__Sunulan Metin__.
4) Hastalık ve Refakat İzni
Memura, aylık ve özlük hakları korunarak, verilecek raporda gösterilecek lüzum üzerine, kanser, verem ve akıl hastalığı gibi uzun süreli bir tedaviye ihtiyaç gösteren hastalığı hâlinde on sekiz aya kadar, diğer hastalık hâllerinde ise on iki aya kadar izin verilir.
Memurların hastalıkları sebebiyle yataklı tedavi kurumlarında yatarak gördükleri tedavi süreleri, hastalık izinlerine ait sürelerin hesabında dikkate alınır. Azamî hastalık izni süreleri kadar izin verilen memurun, bu iznin sonunda işe başlayabilmesi için, iyileştiğine dair raporu (yurt dışındaki memurlar için mahallî usûle göre verilecek raporu) ibraz etmesi zorunludur. İzin süresinin sonunda, hastalığının devam ettiği resmî sağlık kurulu raporu ile tespit edilen memurun izni, hastalık izni için belirtilmiş olan süreler kadar uzatılır; bu sürenin sonunda da iyileşemeyen memur hakkında emeklilik hükümleri uygulanır. Bunlardan gerekli sağlık şartlarını yeniden kazandıkları resmî sağlık kurullarınca tespit edilen ve emeklilik hakkını elde etmemiş olanlar, yeniden memuriyete dönmek istemeleri hâlinde, niteliklerine uygun kadrolara öncelikle atanırlar.
Görevi sırasında veya görevinden dolayı bir kazaya veya saldırıya uğrayan veya bir meslek hastalığına tutulan memur, iyileşinceye kadar izinli sayılır.
İzin sürelerinin sonunda hastalıklarının devam ettiği resmî sağlık kurullarının raporu ile tespit edilenlerin izinleri bir katına kadar uzatılır. Bu süreler sonunda da iyileşemeyen memurlar hakkında emeklilik hükümleri uygulanır. Bunlardan gerekli sağlık şartlarını yeniden kazandıkları resmî sağlık kurullarınca tespit edilenler tekrar görev isterlerse, eski derece ve niteliklerine uygun görevlere öncelikle atanırlar.

__Görev Yönergesi__.
Yukarıdaki hastalık ve refakat izni metnine dayanarak aşağıdaki soruları yanıtlayınız.
(a) Kanser, verem ve akıl hastalığı gibi uzun süreli tedavi gerektiren hâllerde memura en fazla ne kadar izin verilir?
(b) Azamî hastalık izni süresi kadar izin verilen memurun, iznin sonunda işe başlayabilmesi için neyi ibraz etmesi zorunludur?
(c) Görevi sırasında bir kazaya uğrayan memur ne zamana kadar izinli sayılır?

__Seçilmiş Kayıtlar__.

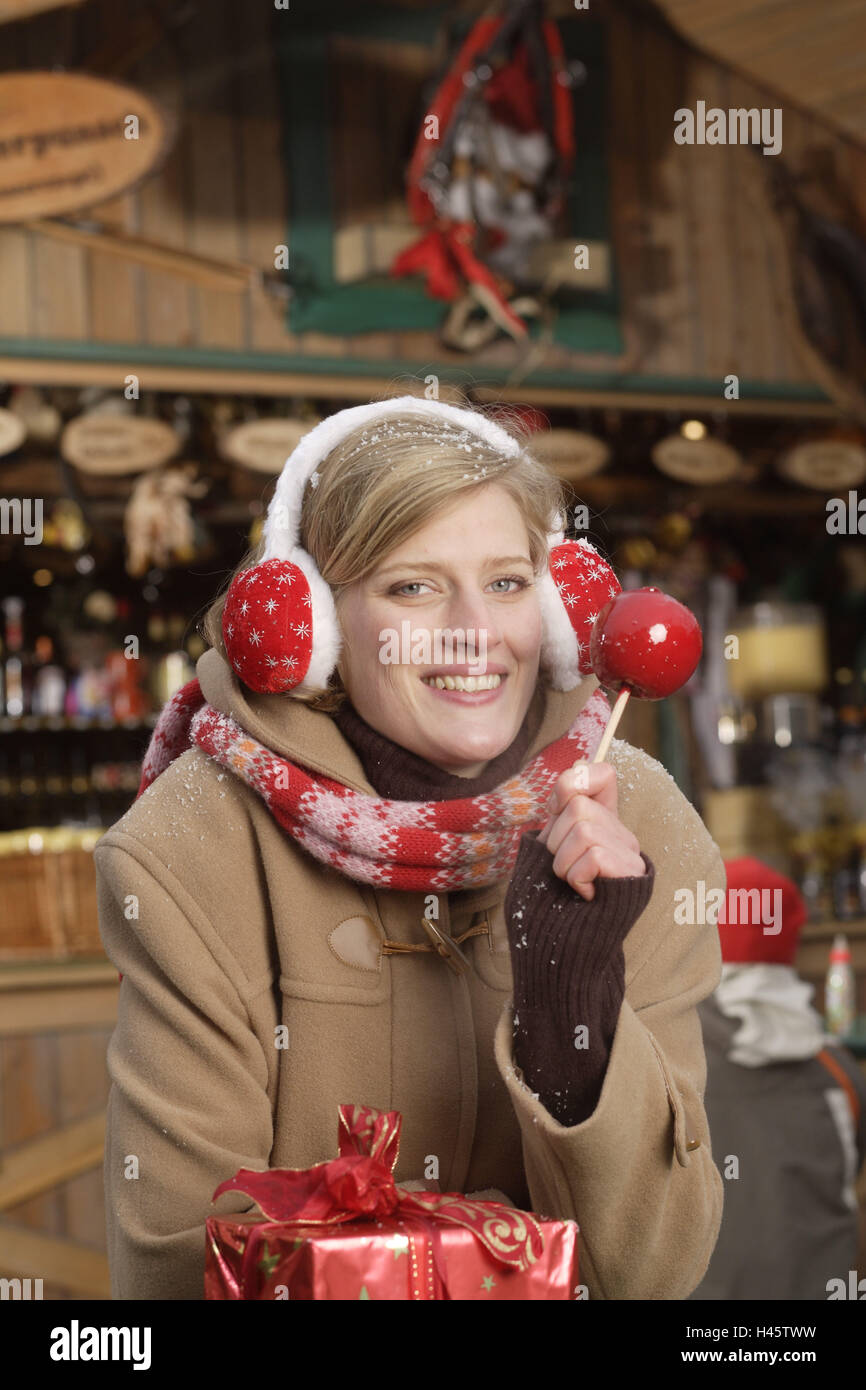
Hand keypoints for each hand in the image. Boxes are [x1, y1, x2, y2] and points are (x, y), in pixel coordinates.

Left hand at [536, 761, 644, 901]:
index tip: (556, 810)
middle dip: (555, 840)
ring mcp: (629, 851)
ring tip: (572, 882)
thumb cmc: (552, 897)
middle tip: (562, 868)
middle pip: (578, 806)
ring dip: (563, 863)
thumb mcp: (552, 846)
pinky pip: (593, 855)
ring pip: (583, 830)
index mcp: (601, 820)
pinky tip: (584, 893)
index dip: (572, 783)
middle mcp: (620, 831)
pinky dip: (577, 877)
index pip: (602, 773)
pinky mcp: (631, 872)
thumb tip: (579, 765)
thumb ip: (562, 811)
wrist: (564, 942)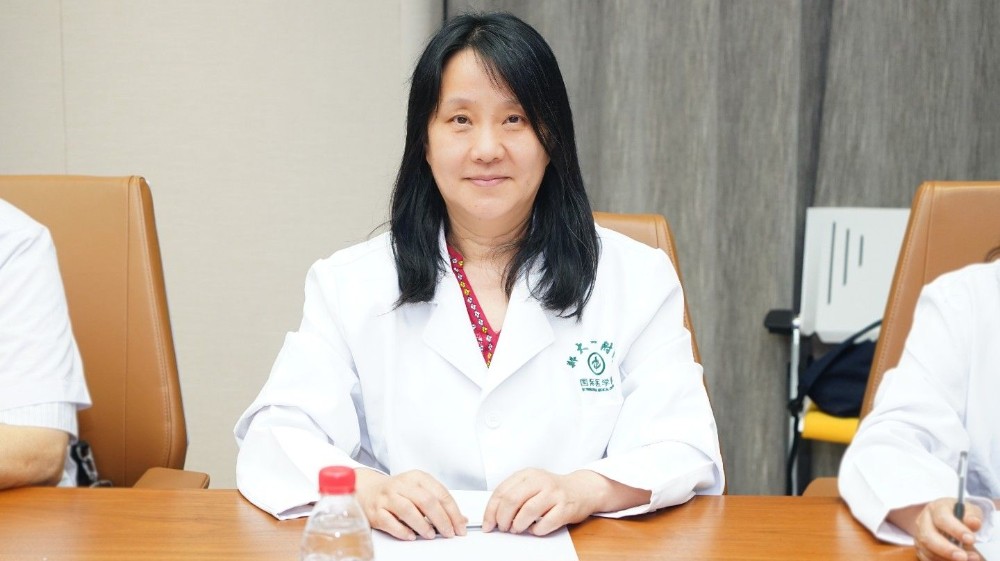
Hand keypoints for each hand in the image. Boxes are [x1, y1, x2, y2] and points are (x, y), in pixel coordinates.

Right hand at [353, 469, 466, 540]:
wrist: (367, 489)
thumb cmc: (397, 492)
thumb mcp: (420, 491)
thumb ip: (439, 504)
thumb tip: (460, 520)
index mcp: (417, 478)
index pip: (441, 494)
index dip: (453, 512)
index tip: (459, 526)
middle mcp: (402, 485)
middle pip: (426, 501)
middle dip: (442, 520)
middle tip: (449, 533)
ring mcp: (387, 497)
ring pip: (408, 510)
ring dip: (423, 525)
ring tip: (431, 535)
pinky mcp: (376, 511)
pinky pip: (390, 522)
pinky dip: (402, 531)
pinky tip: (411, 536)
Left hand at [482, 468, 602, 535]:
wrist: (582, 489)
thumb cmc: (552, 490)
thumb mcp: (531, 484)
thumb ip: (513, 494)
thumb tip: (492, 516)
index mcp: (528, 474)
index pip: (501, 491)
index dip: (491, 511)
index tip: (488, 524)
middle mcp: (540, 481)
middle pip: (512, 500)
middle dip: (502, 519)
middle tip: (502, 528)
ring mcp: (554, 493)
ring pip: (527, 512)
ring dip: (517, 525)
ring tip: (517, 528)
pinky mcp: (565, 508)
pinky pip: (544, 524)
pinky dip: (535, 530)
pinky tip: (534, 528)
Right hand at [908, 498, 982, 560]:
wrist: (948, 519)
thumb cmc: (959, 515)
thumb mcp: (969, 510)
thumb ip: (972, 516)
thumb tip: (973, 522)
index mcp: (936, 508)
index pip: (942, 518)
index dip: (955, 530)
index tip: (970, 539)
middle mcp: (923, 521)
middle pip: (928, 536)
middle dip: (946, 549)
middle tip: (963, 557)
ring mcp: (919, 535)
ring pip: (927, 550)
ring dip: (946, 558)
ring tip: (965, 559)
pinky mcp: (920, 548)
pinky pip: (926, 558)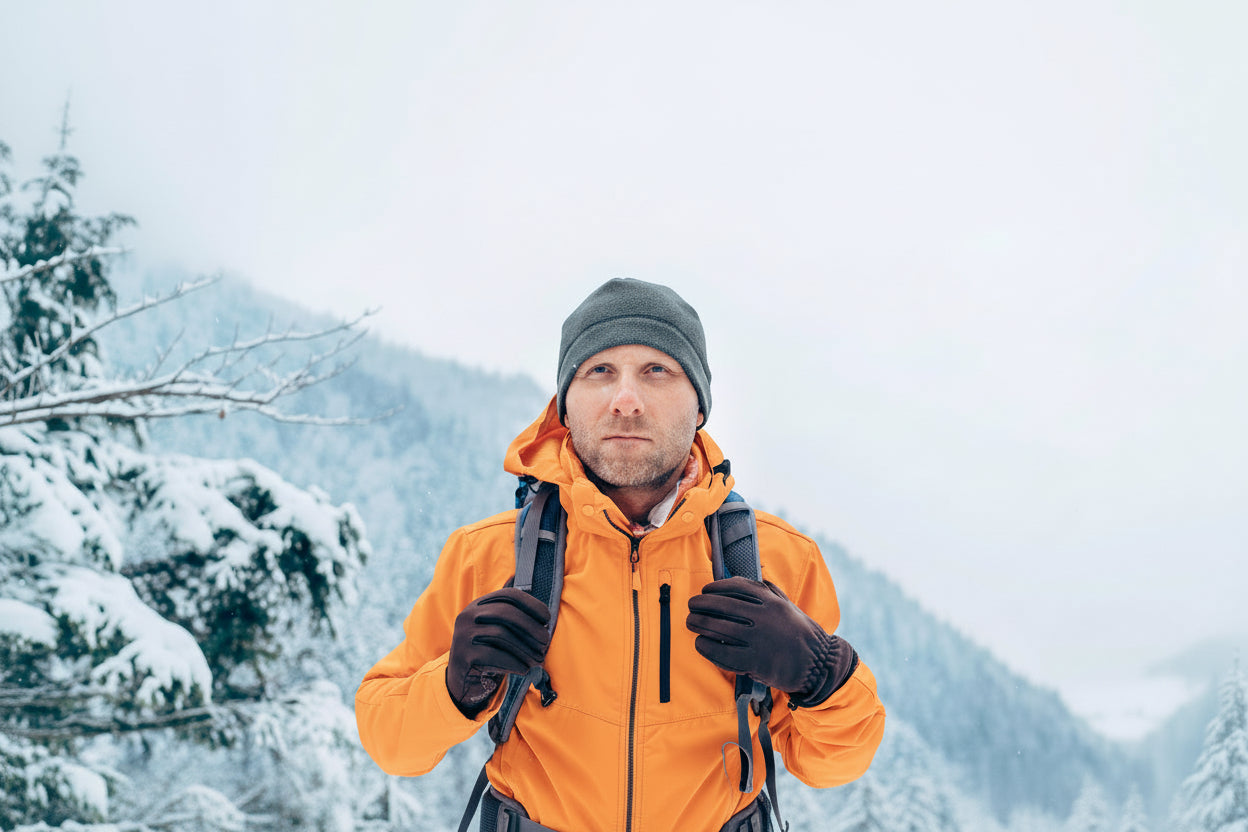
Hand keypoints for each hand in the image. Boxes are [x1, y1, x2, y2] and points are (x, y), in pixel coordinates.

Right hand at [446, 587, 551, 717]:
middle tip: (546, 641)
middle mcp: (468, 615)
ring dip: (525, 648)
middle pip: (505, 612)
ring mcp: (463, 635)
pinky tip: (525, 669)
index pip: (509, 595)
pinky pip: (493, 655)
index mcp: (479, 604)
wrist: (464, 681)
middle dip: (530, 626)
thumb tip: (545, 621)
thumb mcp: (498, 632)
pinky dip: (514, 662)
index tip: (548, 618)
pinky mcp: (463, 655)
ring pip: (501, 634)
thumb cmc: (489, 653)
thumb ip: (516, 621)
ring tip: (539, 659)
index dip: (531, 604)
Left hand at [686, 576, 856, 706]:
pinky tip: (700, 643)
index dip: (715, 587)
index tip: (705, 590)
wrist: (818, 664)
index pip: (735, 586)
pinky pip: (721, 653)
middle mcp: (764, 617)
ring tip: (691, 623)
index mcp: (771, 601)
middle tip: (691, 606)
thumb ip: (766, 590)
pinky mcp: (754, 663)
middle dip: (700, 604)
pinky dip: (706, 647)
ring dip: (698, 624)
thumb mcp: (786, 604)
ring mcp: (758, 640)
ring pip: (718, 628)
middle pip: (721, 606)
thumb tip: (737, 578)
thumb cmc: (799, 632)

__Yanıt__.
(a) On sekiz aya kadar.
(b) İyileştiğine dair raporu; yurt dışındaki memurlar için bu rapor mahallî usûle göre verilir.
(c) İyileşinceye kadar.